There is a reasonable chance that you may be meeting or collaborating around some 2D content - a presentation, web page or documents. To maintain the immersion, the best place for this content I believe is in the 3D space - document and browser panels on the walls of the 3D space that you can point at and feel are properly shared. The ability to point at a presentation or document that you instinctively know is being shared with your colleagues is a unique feature of 3D environments that I've written about before. Dedicated clients such as the Blue Mars client or viewers based on the Second Life codebase will typically support display of rich media on surfaces in the 3D space, and some allow interaction with the displayed web pages and content.
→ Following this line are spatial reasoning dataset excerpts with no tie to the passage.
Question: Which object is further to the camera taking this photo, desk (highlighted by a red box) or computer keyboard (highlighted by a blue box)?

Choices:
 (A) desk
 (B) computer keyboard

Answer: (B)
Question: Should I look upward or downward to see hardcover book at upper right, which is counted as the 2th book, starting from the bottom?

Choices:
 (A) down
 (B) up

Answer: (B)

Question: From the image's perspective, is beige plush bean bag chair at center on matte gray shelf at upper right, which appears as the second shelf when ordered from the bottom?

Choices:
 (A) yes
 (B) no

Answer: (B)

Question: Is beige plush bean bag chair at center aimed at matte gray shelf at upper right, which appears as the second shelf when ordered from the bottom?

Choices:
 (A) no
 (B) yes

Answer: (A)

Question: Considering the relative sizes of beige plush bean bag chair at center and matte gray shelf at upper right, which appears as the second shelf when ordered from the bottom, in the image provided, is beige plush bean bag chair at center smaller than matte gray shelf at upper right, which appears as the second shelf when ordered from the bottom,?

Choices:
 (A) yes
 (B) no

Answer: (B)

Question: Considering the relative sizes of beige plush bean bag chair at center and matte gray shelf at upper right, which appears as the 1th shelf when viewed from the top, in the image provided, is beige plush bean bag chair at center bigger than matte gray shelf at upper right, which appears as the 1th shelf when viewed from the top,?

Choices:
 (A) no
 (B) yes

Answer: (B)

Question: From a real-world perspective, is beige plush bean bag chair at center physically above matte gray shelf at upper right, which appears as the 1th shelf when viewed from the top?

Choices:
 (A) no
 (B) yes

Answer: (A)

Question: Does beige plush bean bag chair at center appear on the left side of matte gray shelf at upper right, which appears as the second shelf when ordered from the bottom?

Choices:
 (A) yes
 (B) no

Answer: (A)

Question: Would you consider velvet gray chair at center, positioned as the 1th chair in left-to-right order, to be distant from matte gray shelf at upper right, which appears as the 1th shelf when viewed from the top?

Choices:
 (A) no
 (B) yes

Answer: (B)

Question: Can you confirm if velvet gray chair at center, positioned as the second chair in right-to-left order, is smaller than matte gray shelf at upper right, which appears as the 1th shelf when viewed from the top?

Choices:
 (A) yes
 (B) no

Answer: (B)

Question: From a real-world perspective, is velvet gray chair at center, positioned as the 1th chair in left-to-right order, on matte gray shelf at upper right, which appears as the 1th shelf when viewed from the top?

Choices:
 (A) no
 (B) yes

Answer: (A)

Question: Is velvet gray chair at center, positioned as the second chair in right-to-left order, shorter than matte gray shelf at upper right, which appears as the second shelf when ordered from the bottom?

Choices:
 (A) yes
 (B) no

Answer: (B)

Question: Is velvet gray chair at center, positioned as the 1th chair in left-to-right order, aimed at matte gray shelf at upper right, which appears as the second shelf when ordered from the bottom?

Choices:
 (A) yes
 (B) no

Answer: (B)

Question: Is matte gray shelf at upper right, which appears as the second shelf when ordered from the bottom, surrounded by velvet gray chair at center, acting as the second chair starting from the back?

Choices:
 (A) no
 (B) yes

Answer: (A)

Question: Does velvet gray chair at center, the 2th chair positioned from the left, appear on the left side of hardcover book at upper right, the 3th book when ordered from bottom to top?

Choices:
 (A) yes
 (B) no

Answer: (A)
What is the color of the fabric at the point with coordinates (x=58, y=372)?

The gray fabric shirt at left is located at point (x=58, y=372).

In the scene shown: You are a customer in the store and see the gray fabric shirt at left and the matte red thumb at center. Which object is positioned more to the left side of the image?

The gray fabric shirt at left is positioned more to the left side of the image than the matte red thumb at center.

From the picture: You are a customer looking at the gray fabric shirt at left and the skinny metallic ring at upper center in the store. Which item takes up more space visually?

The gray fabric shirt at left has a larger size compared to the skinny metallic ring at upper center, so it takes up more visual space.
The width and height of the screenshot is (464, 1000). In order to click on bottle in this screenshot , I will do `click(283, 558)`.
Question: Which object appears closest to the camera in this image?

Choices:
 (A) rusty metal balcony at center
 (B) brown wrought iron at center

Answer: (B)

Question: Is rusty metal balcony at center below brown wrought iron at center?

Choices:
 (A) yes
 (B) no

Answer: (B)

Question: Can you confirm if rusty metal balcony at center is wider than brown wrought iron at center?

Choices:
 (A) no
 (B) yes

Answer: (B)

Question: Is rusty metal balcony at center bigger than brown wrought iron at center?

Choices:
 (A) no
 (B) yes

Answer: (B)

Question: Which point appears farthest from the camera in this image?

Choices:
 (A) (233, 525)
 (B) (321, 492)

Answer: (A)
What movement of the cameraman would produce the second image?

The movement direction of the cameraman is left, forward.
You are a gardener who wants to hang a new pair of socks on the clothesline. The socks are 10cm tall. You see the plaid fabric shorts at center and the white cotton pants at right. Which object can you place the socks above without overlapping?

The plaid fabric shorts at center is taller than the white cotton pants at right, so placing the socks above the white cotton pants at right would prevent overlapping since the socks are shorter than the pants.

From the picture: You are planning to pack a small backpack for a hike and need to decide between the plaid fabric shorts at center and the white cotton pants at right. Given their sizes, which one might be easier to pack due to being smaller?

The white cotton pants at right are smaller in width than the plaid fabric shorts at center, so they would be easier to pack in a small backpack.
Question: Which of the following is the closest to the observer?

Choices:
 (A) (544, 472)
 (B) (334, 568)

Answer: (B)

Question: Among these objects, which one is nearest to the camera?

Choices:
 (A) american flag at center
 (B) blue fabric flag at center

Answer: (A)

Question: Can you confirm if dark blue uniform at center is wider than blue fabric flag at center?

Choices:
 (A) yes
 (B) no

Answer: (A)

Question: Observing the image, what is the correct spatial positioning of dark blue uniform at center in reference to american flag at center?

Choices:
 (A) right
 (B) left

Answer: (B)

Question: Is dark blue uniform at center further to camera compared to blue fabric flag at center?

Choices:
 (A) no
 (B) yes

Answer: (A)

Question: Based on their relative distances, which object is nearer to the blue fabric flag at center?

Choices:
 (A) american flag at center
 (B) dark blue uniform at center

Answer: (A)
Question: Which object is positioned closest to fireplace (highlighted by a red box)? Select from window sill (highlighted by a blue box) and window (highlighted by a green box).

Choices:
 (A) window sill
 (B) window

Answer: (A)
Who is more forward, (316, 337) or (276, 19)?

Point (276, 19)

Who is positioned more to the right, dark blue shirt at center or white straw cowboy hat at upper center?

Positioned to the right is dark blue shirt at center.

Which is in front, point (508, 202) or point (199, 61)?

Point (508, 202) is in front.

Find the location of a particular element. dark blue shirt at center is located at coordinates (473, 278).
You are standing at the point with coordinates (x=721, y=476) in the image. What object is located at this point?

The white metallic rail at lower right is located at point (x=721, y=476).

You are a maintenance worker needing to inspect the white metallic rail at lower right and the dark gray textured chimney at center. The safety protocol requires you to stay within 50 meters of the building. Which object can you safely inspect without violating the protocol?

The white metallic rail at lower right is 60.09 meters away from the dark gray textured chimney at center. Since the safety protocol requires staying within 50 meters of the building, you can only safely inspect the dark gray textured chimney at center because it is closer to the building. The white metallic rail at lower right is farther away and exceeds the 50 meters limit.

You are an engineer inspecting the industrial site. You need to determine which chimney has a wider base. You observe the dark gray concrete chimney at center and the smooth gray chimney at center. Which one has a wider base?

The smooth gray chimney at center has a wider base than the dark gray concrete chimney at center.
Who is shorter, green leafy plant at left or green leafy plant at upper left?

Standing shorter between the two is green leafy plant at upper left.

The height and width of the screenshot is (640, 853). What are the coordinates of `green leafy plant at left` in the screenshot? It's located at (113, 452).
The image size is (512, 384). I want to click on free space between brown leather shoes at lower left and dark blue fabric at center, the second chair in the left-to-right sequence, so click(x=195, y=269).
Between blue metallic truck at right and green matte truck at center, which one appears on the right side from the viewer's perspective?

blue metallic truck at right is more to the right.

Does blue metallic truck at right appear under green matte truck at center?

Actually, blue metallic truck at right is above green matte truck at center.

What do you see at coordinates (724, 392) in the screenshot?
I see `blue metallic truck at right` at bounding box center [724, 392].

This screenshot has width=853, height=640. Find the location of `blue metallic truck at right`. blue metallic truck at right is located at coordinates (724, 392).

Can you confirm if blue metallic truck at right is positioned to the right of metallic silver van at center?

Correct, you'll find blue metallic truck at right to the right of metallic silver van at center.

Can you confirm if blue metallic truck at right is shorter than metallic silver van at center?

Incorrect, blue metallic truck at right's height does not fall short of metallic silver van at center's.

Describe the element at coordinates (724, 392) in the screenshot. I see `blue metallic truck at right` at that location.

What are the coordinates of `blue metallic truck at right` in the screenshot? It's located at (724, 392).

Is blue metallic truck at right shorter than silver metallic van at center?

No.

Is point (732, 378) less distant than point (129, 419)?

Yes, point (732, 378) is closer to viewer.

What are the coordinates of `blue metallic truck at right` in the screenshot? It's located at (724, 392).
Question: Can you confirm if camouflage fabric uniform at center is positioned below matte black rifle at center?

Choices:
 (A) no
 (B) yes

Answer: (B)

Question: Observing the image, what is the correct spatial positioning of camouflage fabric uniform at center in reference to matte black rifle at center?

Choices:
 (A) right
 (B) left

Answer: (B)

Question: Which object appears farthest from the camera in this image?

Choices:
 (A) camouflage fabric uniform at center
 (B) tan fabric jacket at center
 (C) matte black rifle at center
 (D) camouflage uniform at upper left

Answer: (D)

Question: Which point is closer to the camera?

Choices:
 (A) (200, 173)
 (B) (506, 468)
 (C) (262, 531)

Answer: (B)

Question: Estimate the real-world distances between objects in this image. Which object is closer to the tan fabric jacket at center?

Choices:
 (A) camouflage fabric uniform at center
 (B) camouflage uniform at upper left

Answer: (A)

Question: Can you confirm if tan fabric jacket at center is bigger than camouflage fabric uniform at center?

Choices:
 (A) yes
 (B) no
Since Cloud-rendering uses the full client, this would also work in a browser, although cloud-rendering has it's own issues for corporate adoption, both security concerns and the huge bandwidth requirements if more than a few of the collaborators happen to be in the same real location. Unity won't give us truly shared co-browsing of documents or web content, so my guess is that the Unity-based viewers won't support rich media on panels - they will support presentations if the content can be converted to images that can be glued onto a panel as a texture. It might be possible to create a plugin for Unity based on something like the Awesomium embeddable WebKit browser engine - Web.Alive have done this and are to my knowledge the only browser-based virtual environment right now that supports properly embedded web content. However, browser-based 3D meeting solutions like Assemblive typically expect that you won't embed your 2D media into the 3D space, but that the 3D space exists alongside the 2D content in the browser. For me that begins to break the immersive spell.

The other absolute essential for serious adoption of 3D collaboration spaces is high quality voice communication. Quite a few of the browser-based solutions support voice in some form - Web.Alive, Jibe, Assemblive and Canvas as well as the SineWave environments. However, I'm not aware that the voice integration extends to the immersion-enhancing lip-sync or voice gestures that some full 3D clients can support.

I'm excited by the work that's being done on enabling 3D spaces to be explored from the browser, and I certainly love the convenience of being able to just enter a name in a form on a web page and jump into a 3D space. Anything that increases visibility and adoption of these technologies I think is positive. Browser based viewers definitely have their place. However, with the exception of Web.Alive, support for rich media and tightly integrated voice in these environments is not yet good enough for many meeting and collaboration use cases and for that you may still need to resort to a full client.